What to work on >> Could you return all of the entries word for word, minus any pictures?

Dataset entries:
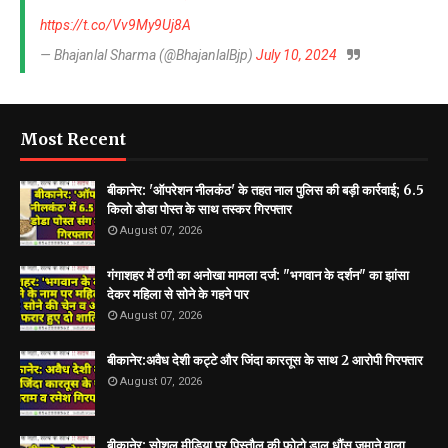
https://t.co/Vv9My9Uj8A
— Bhajanlal Sharma (@BhajanlalBjp)
July 10, 2024
Most Recent
बीकानेर: 'ऑपरेशन नीलकंठ' के तहत नाल पुलिस की बड़ी कार्रवाई; 6.5
किलो डोडा पोस्त के साथ तस्कर गिरफ्तार
August 07, 2026
गंगाशहर में ठगी का अनोखा मामला दर्ज: "भगवान के दर्शन" का झांसा
देकर महिला से सोने के गहने पार
August 07, 2026
बीकानेर:अवैध देशी कट्टे और जिंदा कारतूस के साथ 2 आरोपी गिरफ्तार
August 07, 2026
बीकानेर: सोशल मीडिया पर पिस्तौल की फोटो डाल धौंस जमाने वाला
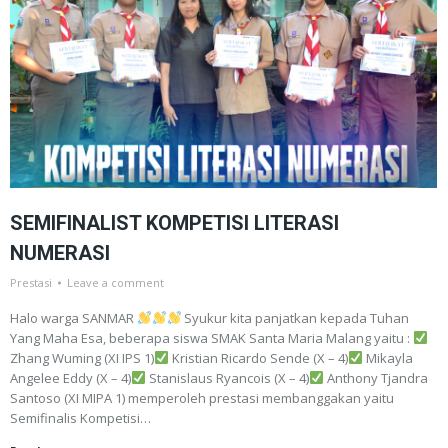
SEMIFINALIST KOMPETISI LITERASI
NUMERASI
Prestasi
Leave a comment
Halo warga SANMAR
Syukur kita panjatkan kepada Tuhan
Yang Maha Esa, beberapa siswa SMAK Santa Maria Malang yaitu :
Zhang Wuming (XI IPS 1)
Kristian Ricardo Sende (X – 4)
Mikayla
Angelee Eddy (X – 4)
Stanislaus Ryancois (X – 4)
Anthony Tjandra
Santoso (XI MIPA 1) memperoleh prestasi membanggakan yaitu
Semifinalis Kompetisi…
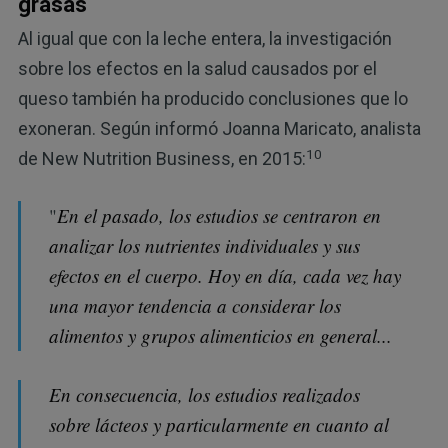
grasas
Al igual que con la leche entera, la investigación
sobre los efectos en la salud causados por el
queso también ha producido conclusiones que lo
exoneran. Según informó Joanna Maricato, analista
10
de New Nutrition Business, en 2015:
"
En el pasado, los estudios se centraron en
analizar los nutrientes individuales y sus
efectos en el cuerpo. Hoy en día, cada vez hay
una mayor tendencia a considerar los
alimentos y grupos alimenticios en general...
En consecuencia, los estudios realizados
sobre lácteos y particularmente en cuanto al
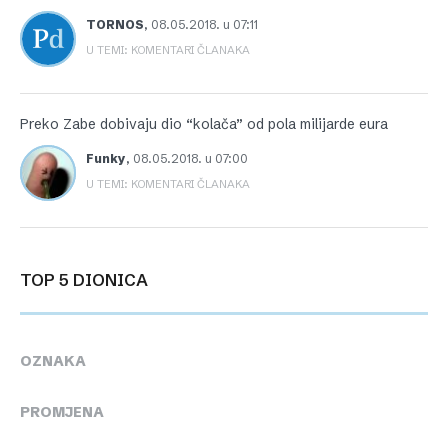
TORNOS
,
08.05.2018. u 07:11
U TEMI: KOMENTARI ČLANAKA
Preko Zabe dobivaju dio “kolača” od pola milijarde eura
Funky
,
08.05.2018. u 07:00
U TEMI: KOMENTARI ČLANAKA
TOP 5 DIONICA
OZNAKA
PROMJENA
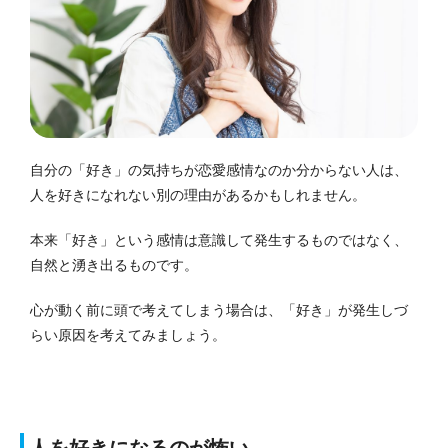
自分の「好き」の気持ちが恋愛感情なのか分からない人は、
人を好きになれない別の理由があるかもしれません。
本来「好き」という感情は意識して発生するものではなく、
自然と湧き出るものです。
心が動く前に頭で考えてしまう場合は、「好き」が発生しづ
らい原因を考えてみましょう。
人を好きになるのが怖い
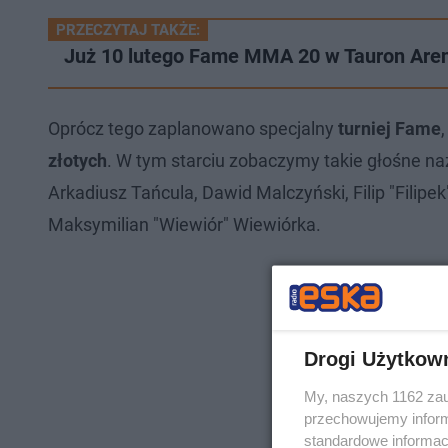
PRZECZYTAJ TAKŻE:
Już 10 lutego Fame MMA 20 w Tauron Aren
Oprócz tego zaplanowano specjalny
turniej Fame
złotych
. W tym starciu zobaczymy takie głośne na
Arkadiusz Tańcula, Dawid Malczyński, Filip "Filipek
Maksymilian "Wiewiór" Wiewiórka.
Drogi Użytkow
My, naszych 1162 zau
przechowujemy informa
standardowe informac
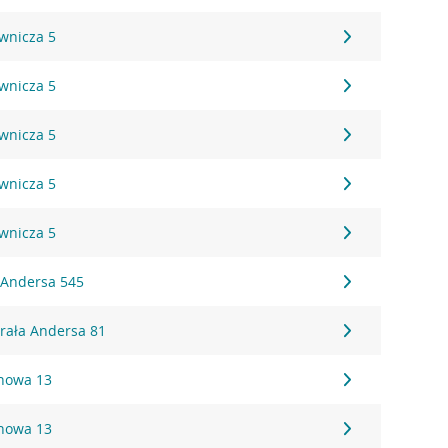
ownicza 5
ownicza 5
ownicza 5
ownicza 5
ownicza 5
. Andersa 545
erała Andersa 81
onowa 13
onowa 13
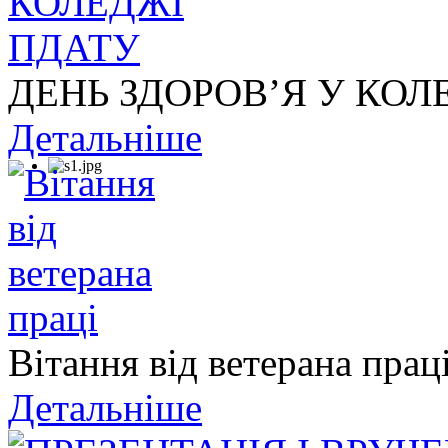
ДЕНЬ ЗДОРОВ’Я У КОЛ
Детальніше
Вітання від ветерана прац
Детальніше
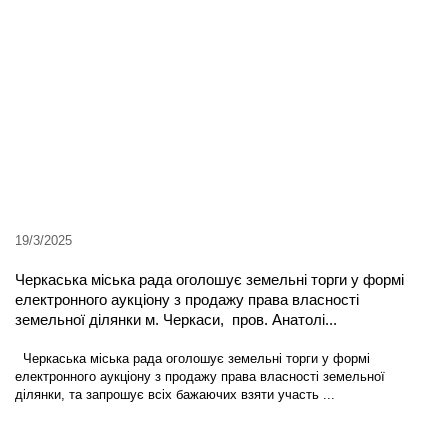
19/3/2025
Черкаська міська рада оголошує земельні торги у формі
електронного аукціону з продажу права власності
земельної ділянки м. Черкаси, пров. Анатолі...
Черкаська міська рада оголошує земельні торги у формі
електронного аукціону з продажу права власності земельної
ділянки, та запрошує всіх бажаючих взяти участь ...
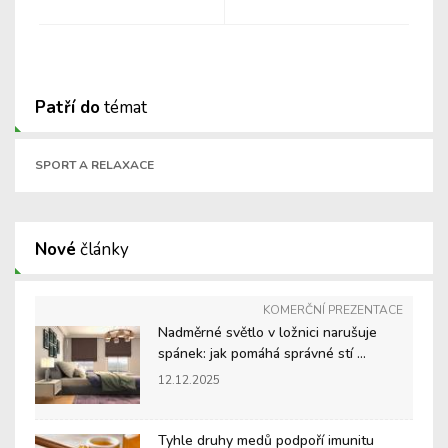
Patří do
témat
SPORT A RELAXACE
Nové
články
KOMERČNÍ PREZENTACE
Nadměrné světlo v ložnici narušuje
spánek: jak pomáhá správné stí ...
12.12.2025
Tyhle druhy medů podpoří imunitu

Answer box >>
https://t.co/Vv9My9Uj8A
— Bhajanlal Sharma (@BhajanlalBjp)
July 10, 2024
Most Recent
बीकानेर: 'ऑपरेशन नीलकंठ' के तहत नाल पुलिस की बड़ी कार्रवाई; 6.5
किलो डोडा पोस्त के साथ तस्कर गिरफ्तार
August 07, 2026
गंगाशहर में ठगी का अनोखा मामला दर्ज: "भगवान के दर्शन" का झांसा
देकर महिला से सोने के गहने पार
August 07, 2026
बीकानेर:अवैध देशी कट्टे और जिंदा कारतूस के साथ 2 आरोपी गिरफ्तार
August 07, 2026
बीकानेर: सोशल मीडिया पर पिस्तौल की फोटो डाल धौंस जमाने वाला
SEMIFINALIST KOMPETISI LITERASI
NUMERASI
Prestasi
Leave a comment
Halo warga SANMAR
Syukur kita panjatkan kepada Tuhan
Yang Maha Esa, beberapa siswa SMAK Santa Maria Malang yaitu :
Zhang Wuming (XI IPS 1)
Kristian Ricardo Sende (X – 4)
Mikayla
Angelee Eddy (X – 4)
Stanislaus Ryancois (X – 4)
Anthony Tjandra
Santoso (XI MIPA 1) memperoleh prestasi membanggakan yaitu
Semifinalis Kompetisi…
grasas
Al igual que con la leche entera, la investigación
sobre los efectos en la salud causados por el
queso también ha producido conclusiones que lo
exoneran. Según informó Joanna Maricato, analista
10
de New Nutrition Business, en 2015:
"
En el pasado, los estudios se centraron en
analizar los nutrientes individuales y sus
efectos en el cuerpo. Hoy en día, cada vez hay
una mayor tendencia a considerar los
alimentos y grupos alimenticios en general...
En consecuencia, los estudios realizados
sobre lácteos y particularmente en cuanto al
TORNOS
,
08.05.2018. u 07:11
U TEMI: KOMENTARI ČLANAKA
Preko Zabe dobivaju dio “kolača” od pola milijarde eura
Funky
,
08.05.2018. u 07:00
U TEMI: KOMENTARI ČLANAKA
TOP 5 DIONICA
OZNAKA
PROMJENA
自分の「好き」の気持ちが恋愛感情なのか分からない人は、
人を好きになれない別の理由があるかもしれません。
本来「好き」という感情は意識して発生するものではなく、
自然と湧き出るものです。
心が動く前に頭で考えてしまう場合は、「好き」が発生しづ
らい原因を考えてみましょう。
人を好きになるのが怖い
PRZECZYTAJ TAKŻE:
Już 10 lutego Fame MMA 20 w Tauron Aren
Oprócz tego zaplanowano specjalny
turniej Fame
złotych
. W tym starciu zobaczymy takie głośne na
Arkadiusz Tańcula, Dawid Malczyński, Filip "Filipek
Maksymilian "Wiewiór" Wiewiórka.
Drogi Użytkow
My, naszych 1162 zau
przechowujemy informa
standardowe informac
ownicza 5
ownicza 5
ownicza 5
ownicza 5
ownicza 5
. Andersa 545
erała Andersa 81
onowa 13
onowa 13
ДЕНЬ ЗДОРОВ’Я У КОЛ
Детальніше
Вітання від ветерана прац
Детальніше
19/3/2025
Черкаська міська рада оголошує земельні торги у формі
електронного аукціону з продажу права власності
земельної ділянки м. Черкаси, пров. Анатолі...
Черкаська міська рада оголошує земельні торги у формі
електронного аукціону з продажу права власності земельної
ділянки, та запрошує всіх бажаючих взяти участь ...
Patří do
témat
SPORT A RELAXACE
Nové
články
KOMERČNÍ PREZENTACE
Nadměrné světlo v ložnici narušuje
spánek: jak pomáhá správné stí ...
12.12.2025
Tyhle druhy medů podpoří imunitu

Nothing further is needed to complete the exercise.